Oil production in the U.S. Gulf of Mexico emits significantly less intense greenhouse gases than most other regions in the world, a study released by the National Ocean Industries Association (NOIA) found.

Consulting firm ICF completed a comprehensive study on global oil production emissions for NOIA. The report found that despite robust energy production, greenhouse gas intensity in the U.S.—particularly in the Gulf of Mexico—is much less than other areas around the world.

“The Gulf of Mexico produces a massive amount of energy with a remarkably small footprint, and its continued success is critical for our energy security, national security and energy affordability,” NOIA President Erik Milito said in a press release. “This study validates the importance of the U.S. Gulf of Mexico as a source of energy with demonstrably lower carbon intensity barrels.”

The report, which profiled 103 countries, also included a sensitivity analysis of global methane emissions. The analysis shows that U.S. production, which has a carbon intensity 23% lower than the international average, has less emissions intensity relative to the global average when measured using other methane estimation methodologies. The GoM outperforms Russia, China, Brazil and others, with a carbon intensity that is 46% lower than the global average.

“Fundamentally, you have lower emissions because you have higher well productivity and less energy used per unit of production,” Milito told Hart Energy. “So you're getting a lot of energy from a small footprint, which ultimately gives you the low emissions.”

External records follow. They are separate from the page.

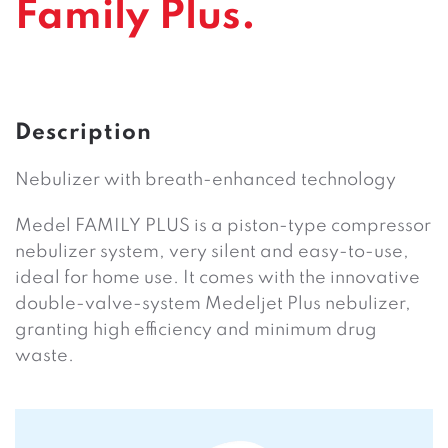
Family Plus.
Description
Nebulizer with breath-enhanced technology
Medel FAMILY PLUS is a piston-type compressor
nebulizer system, very silent and easy-to-use,
ideal for home use. It comes with the innovative
double-valve-system Medeljet Plus nebulizer,
granting high efficiency and minimum drug
waste.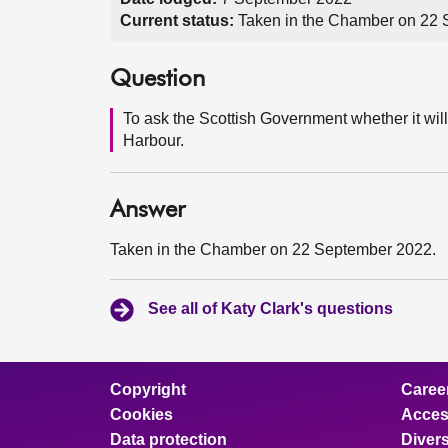
Current status:
Taken in the Chamber on 22
Question
To ask the Scottish Government whether it wil
Harbour.
Answer
Taken in the Chamber on 22 September 2022.
See all of Katy Clark's questions
Copyright
Caree
Cookies
Access
Data protection
Divers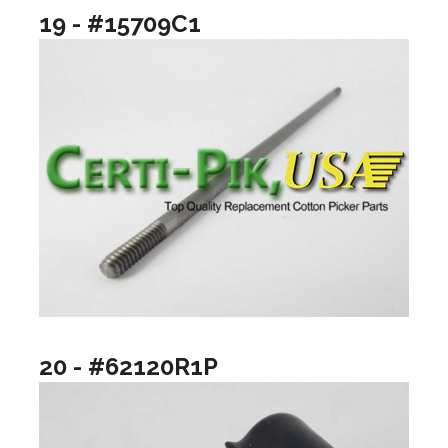
19 - #15709C1
20 - #62120R1P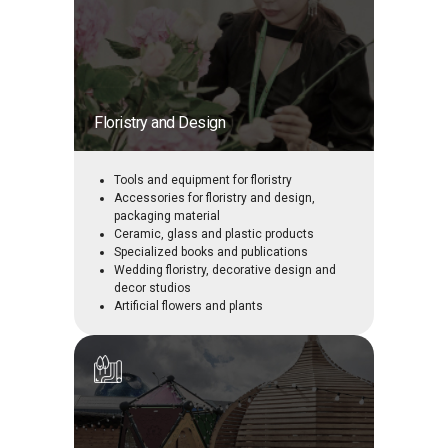
Floristry and Design
Tools and equipment for floristry
Accessories for floristry and design,
packaging material
Ceramic, glass and plastic products
Specialized books and publications
Wedding floristry, decorative design and
decor studios
Artificial flowers and plants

The Gulf also outperforms onshore U.S. in terms of emissions intensity. This is due to onshore wells requiring a lot more infrastructure, space and wells, Milito told Hart. But he also said companies have begun to look at different solutions to reduce the omnipresent threat of greenhouse gas emissions, referencing NOIA’s 2023 ESG Report. Drones, fuel additives, data analytics, artificial intelligence and even reusing old facilities are just some of the ways companies look to reduce emissions.

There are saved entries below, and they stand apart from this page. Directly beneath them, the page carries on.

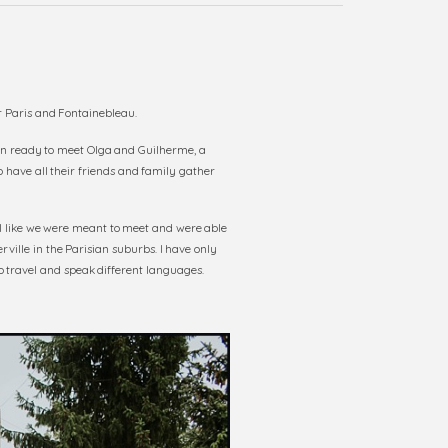
 Paris and Fontainebleau.
en ready to meet Olga and Guilherme, a
o have all their friends and family gather
el like we were meant to meet and were able
ville in the Parisian suburbs. I have only
 travel and speak different languages.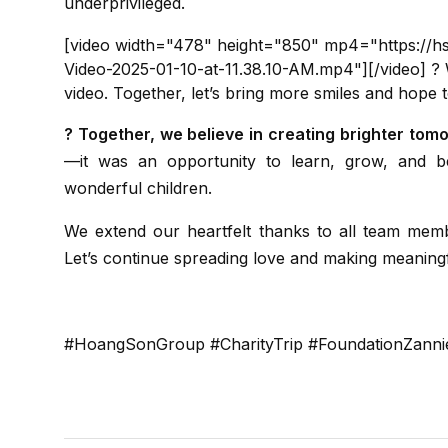
underprivileged.
[video width="478" height="850" mp4="https://
Video-2025-01-10-at-11.38.10-AM.mp4"][/video] ? W
video. Together, let’s bring more smiles and hope t
? Together, we believe in creating brighter tom
—it was an opportunity to learn, grow, and be
wonderful children.
We extend our heartfelt thanks to all team members and supporters who made this event possible.
Let’s continue spreading love and making meaning
#HoangSonGroup #CharityTrip #FoundationZan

“Companies are finding new ways to actually develop and construct projects. They are recycling old facilities and using old facilities. There's lots of different ways that it's happening,” Milito said. “A lot of it comes back to efficiency. And when you're more efficient, you're able to drive down costs and you're able to drive down emissions.”

Ultimately, Milito feels that collaboration between the industry is the true path to permanently reducing emissions. He views NOIA’s ESG Network and ESG Workshop as the stepping stones for collaboration, as teamwork—mixed with a little peer pressure—can go a long way.

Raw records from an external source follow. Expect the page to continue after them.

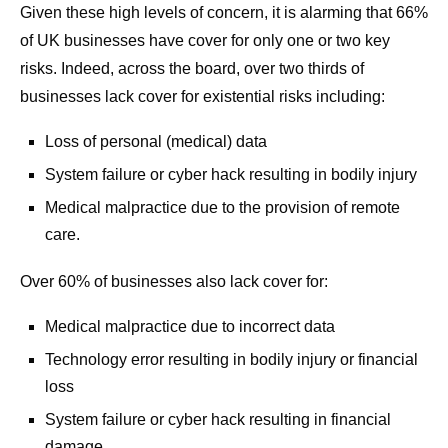
Given these high levels of concern, it is alarming that 66%
of UK businesses have cover for only one or two key
risks. Indeed, across the board, over two thirds of
businesses lack cover for existential risks including:
Loss of personal (medical) data
System failure or cyber hack resulting in bodily injury
Medical malpractice due to the provision of remote
care.
Over 60% of businesses also lack cover for:
Medical malpractice due to incorrect data
Technology error resulting in bodily injury or financial
loss
System failure or cyber hack resulting in financial
damage.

The report also states that using crude oil in the API Gravity 37.5 category, which is the largest crude category from the Gulf of Mexico, instead of similar crudes from outside the U.S. and Canada, could result in a 50% reduction in the average international carbon intensity. Because of these findings, Milito hopes investors push for oil and gas operators to use what he calls “the best in the world.”

“What we want to see moving forward is the investor community and our regulators in Washington and our congressional leaders recognizing through a study like this that we are doing it the best in the world here in the U.S. Gulf of Mexico,” he said. “So we should continue to find ways to pick the Gulf of Mexico, through our policies, to be the region of choice to produce our oil, rather than getting it from a pollution haven like Russia, China, Iran, or a place where they don't have the standards and the regulatory oversight that we have here in the U.S.”